No studies have assessed warfarin’s effect on the ability to drive or operate machinery.
However, dizziness or fatigue related to anemia or bleeding should be considered.

Overdose Management

Toxicity

The primary manifestation of warfarin overdose is bleeding, which may occur anywhere in the body.

Toxic doses vary depending on individual sensitivity and concomitant medications.

Initial management

The benefit of gastric decontamination is uncertain.

If a potentially toxic dose (>0.25 mg/kg or more than the patient’s usual dose) was ingested within 1 hour, activated charcoal may be administered:

• Adults: 50 g orally
• Children: 1 g/kg orally

Life-threatening bleeding

• Immediately discontinue warfarin.
• Administer prothrombin complex concentrate (PCC) containing factors II, VII, IX, and X at 30–50 units/kg.
• If PCC is unavailable, use fresh frozen plasma (FFP) at 15 mL/kg.
• Consider intravenous vitamin K₁ (10–20 mg).

Non–life-threatening bleeding

• Temporarily discontinue warfarin.
• Administer vitamin K₁ (phytomenadione) 10–20 mg IV slowly (250 µg/kg in children).
• When rapid re-anticoagulation is required (e.g., mechanical heart valve patients), supplement with PCC or FFP as above.
• Resume warfarin therapy once INR returns to the therapeutic range.
• Continue INR monitoring for at least 48 hours.

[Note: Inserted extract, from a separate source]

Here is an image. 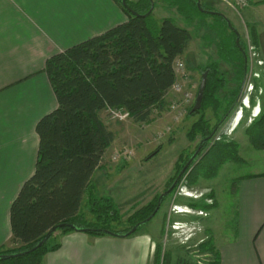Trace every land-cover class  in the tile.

Asymptomatic or minor overdose (no major bleeding)

For long-term anticoagulated patients

• INR > 8 (no or mild bleeding): Stop warfarin. Give vitamin K₁ 0.5–1 mg IV slowly or 5 mg orally; repeat if INR remains elevated after 24 hours.
• INR 6–8 (no bleeding): Stop warfarin; resume when INR < 5.
• INR < 6 (≤0.5 above target): Reduce dose or withhold 1 dose, then resume when INR < 5.

For single accidental ingestion (not on long-term therapy)

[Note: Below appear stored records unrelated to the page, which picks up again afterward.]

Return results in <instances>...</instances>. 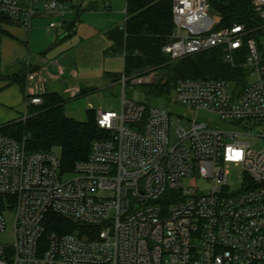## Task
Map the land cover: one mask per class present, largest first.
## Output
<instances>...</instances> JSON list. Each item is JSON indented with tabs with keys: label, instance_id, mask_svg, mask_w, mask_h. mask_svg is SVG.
I'll return each instance as SVG.
<instances>
[{
	"label": "built area",
	"instance_id": "built-area-1",
	"mask_svg": "<svg viewBox=\"0 0 264 264\" xmlns=\"http://www.w3.org/2000/svg\"><path fill=\"white\" fill-rule=\"evenodd\" d=\"M70 1L44 10L63 13ZM211 1L172 0L173 32L162 51L180 60L220 48L242 75L239 82L176 80L175 99L194 116L189 129H175L173 142L167 110L124 97L119 112H95L106 136L69 170L59 152H30L24 140L0 133V264H264V148L240 140L254 127L252 136L264 141V0H250L258 19L251 28L220 27ZM38 2L0 0V15L29 30ZM40 103L31 94L25 108ZM200 112L225 126L211 128ZM232 168L238 190L229 186ZM53 217L77 229L50 230Z\"/></svg>",
	"mask_w": 264,
	"mask_h": 264
},
{
	"label": "trees",
	"instance_id": "trees-1",
	"mask_svg": "<svg viewBox=\"0 0 264 264\" xmlns=\"http://www.w3.org/2000/svg\"><path fill=\"white\" fill-rule=\"evenodd\" d=\"M211 3L212 11L221 16L220 27L244 23L247 28H251L258 24L250 0H212ZM171 9L172 0H126L122 27H115L106 33L112 42L107 51L123 58V71L120 75L106 76L134 79L155 72L160 77L156 82L148 84V87L149 93L156 96L170 95L178 79L214 78L239 82L242 68L226 64L220 48H212L180 60H172L162 51L173 32ZM0 23L15 25L12 19L4 15H0ZM25 70L23 68L17 74L4 77L17 83L24 91ZM90 91L82 89L73 98L58 93L38 95L41 103L29 105L23 118L0 126V133L20 142L24 140L30 152L57 149L62 167L69 170L77 161L87 157L93 141L106 136L96 125L94 111L87 110L83 122L65 115L64 105L67 101ZM54 225H63V232L77 229L72 221L62 217H53L50 230H58Z\"/></svg>",
	"mask_w": 264,
	"mask_h": 264
},
{
	"label": "crops",
	"instance_id": "crops-1",
	"mask_svg": "<svg viewBox=\"0 0 264 264\" xmlns=\"http://www.w3.org/2000/svg\"><path fill=\"white\" fill-rule=\"evenodd\" d=\"M52 1L39 0L29 30L0 23V71L8 77L26 68L24 91L0 74V126L20 119L26 96L58 93L73 98L71 94L82 89L106 86V74H122L123 58L107 51L112 42L106 33L122 27L126 0L121 11L114 9V0H71L63 13L45 11L44 5ZM58 21L64 28L56 37L48 26ZM40 24L47 25V40L36 43L30 33ZM29 74H35L33 81L27 79Z\"/></svg>",
	"mask_w": 264,
	"mask_h": 264
},
{
	"label": "rangeland",
	"instance_id": "rangeland-1",
	"mask_svg": "<svg viewBox=\"0 0 264 264\" xmlns=\"http://www.w3.org/2000/svg\"><path fill=\"white\" fill-rule=\"evenodd\" d=\"M115 6L114 9H117L119 7H122V2L124 4V0H114ZM117 11V10H116ZM121 11V10H120ZM123 13V11H122ZM122 17V14H121ZM60 21L55 22V24H58ZM211 20L210 18H207L203 23L202 27H206L210 24ZM47 25L46 24H40L36 27V30L33 29L30 33V36L33 40L36 41V43H39L46 39V34L48 33L46 30ZM51 31L57 32L58 36H60V32H62L61 29H52ZM56 33V34H57ZM60 34V35H59ZM29 35V34H28ZM5 70L0 71V74L5 75ZM120 75V74H115ZM150 77V82L148 84H151L153 82H156L158 78L160 77L155 72H151L148 75H145ZM144 77V76H140ZM138 77L134 79L126 78V84L122 85V76L120 78L115 79L112 76H105L106 86H99L95 90H92L80 97H77L75 99H70L67 101L64 105V112L65 115L74 119L75 121L83 122L86 120V111L92 110L94 112L98 110L102 111H114L119 112L122 107V97H124L127 100H131L136 103H140L147 108L149 107H161L167 110L169 114V122H170V141L173 142L175 139V129L177 128H190V120L193 118L192 111L178 103L175 99V95L173 92H171L168 96H156L149 93V87L146 83L136 82ZM232 84H230V89L232 88ZM22 112L19 113V118L24 117V108H25V102L21 104ZM199 120L205 121L209 124L211 128H215L218 125L225 126V123L223 124L219 117L216 115H212L206 112H200L199 113ZM221 123V124H219ZM250 131L252 132V135H256L258 133V128H251ZM251 135V134H250ZM249 136L246 138H240L242 141H246L250 144V147L253 150H261L264 148V141L260 138H257L255 136ZM55 152H58L57 149H53ZM238 175L239 170L238 169H230L229 171V186L232 190H238L239 189V181H238ZM74 177L73 174H65L63 176V180H70ZM199 187L201 189H204L206 187L205 182H200Z\"/></svg>",
	"mask_w": 264,
	"mask_h": 264
},
{
	"label": "water",
	"instance_id": "water-1",
	"mask_svg": "<svg viewBox=\"0 0 264 264\" xmlns=\"http://www.w3.org/2000/svg\"><path fill=\"white\" fill-rule=\"evenodd\" d=\"M240 90H241V87H237V88L235 89L234 95L236 96V95L239 93Z\"/></svg>",
	"mask_w": 264,
	"mask_h": 264
}]
</instances>
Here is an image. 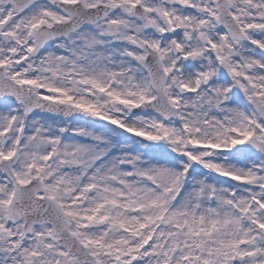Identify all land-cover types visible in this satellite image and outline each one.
Here are the masks:
<instances>
[{"label":"snow or ice","instance_id":"obj_1","mask_svg":"<svg viewBox=\"0 0 264 264\" xmlns=\"http://www.w3.org/2000/svg\"><path fill=\"white\" fill-rule=\"evenodd\" d=\"M0 264H264V0H0Z\"/></svg>","mask_w":264,"mask_h":264}]
</instances>
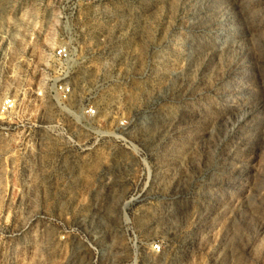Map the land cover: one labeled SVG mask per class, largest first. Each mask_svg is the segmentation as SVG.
<instances>
[{
	"label": "rangeland",
	"instance_id": "rangeland-1",
	"mask_svg": "<svg viewBox=\"0 0 264 264\" xmlns=\"http://www.w3.org/2000/svg\"><path fill=\"white\" fill-rule=\"evenodd\" d=\"M6 93L0 264H264V0H0Z\"/></svg>",
	"mask_w": 264,
	"mask_h": 264
},
{
	"label": "built area",
	"instance_id": "built-area-1",
	"mask_svg": "<svg viewBox=\"0 0 264 264\" xmlns=\"http://www.w3.org/2000/svg\"><path fill=\"white\" fill-rule=\"evenodd\" d=\"M52 57L59 65L61 64H68V62L71 60V52L69 50V47L66 45H58L52 53ZM52 91L62 99H68L72 94V87L68 82L64 83H54L52 85ZM17 108V101L16 98L6 93L2 99L0 100V112L1 113H8L10 111H13ZM85 113L89 116H93L95 114V109L91 106H87L84 108Z\"/></svg>",
	"mask_w": 264,
	"mask_h": 264
}]
</instances>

• Check baseline INR and recheck every 24–48 hours.
• If INR remains normal and no bleeding occurs, no further monitoring is needed.
• If INR > 4 or prolonged prothrombin time:
  • Give vitamin K₁ 10–20 mg orally (250 µg/kg for children).
  • Delay administration for ≥4 hours if activated charcoal has been given.
  • Reassess INR after 24 hours and repeat vitamin K₁ if necessary.

Missed Dose

If a dose is missed, take it as soon as remembered on the same day.

If it is almost time for the next dose, skip the missed dose—do not double up.
Continue with the regular dosing schedule thereafter.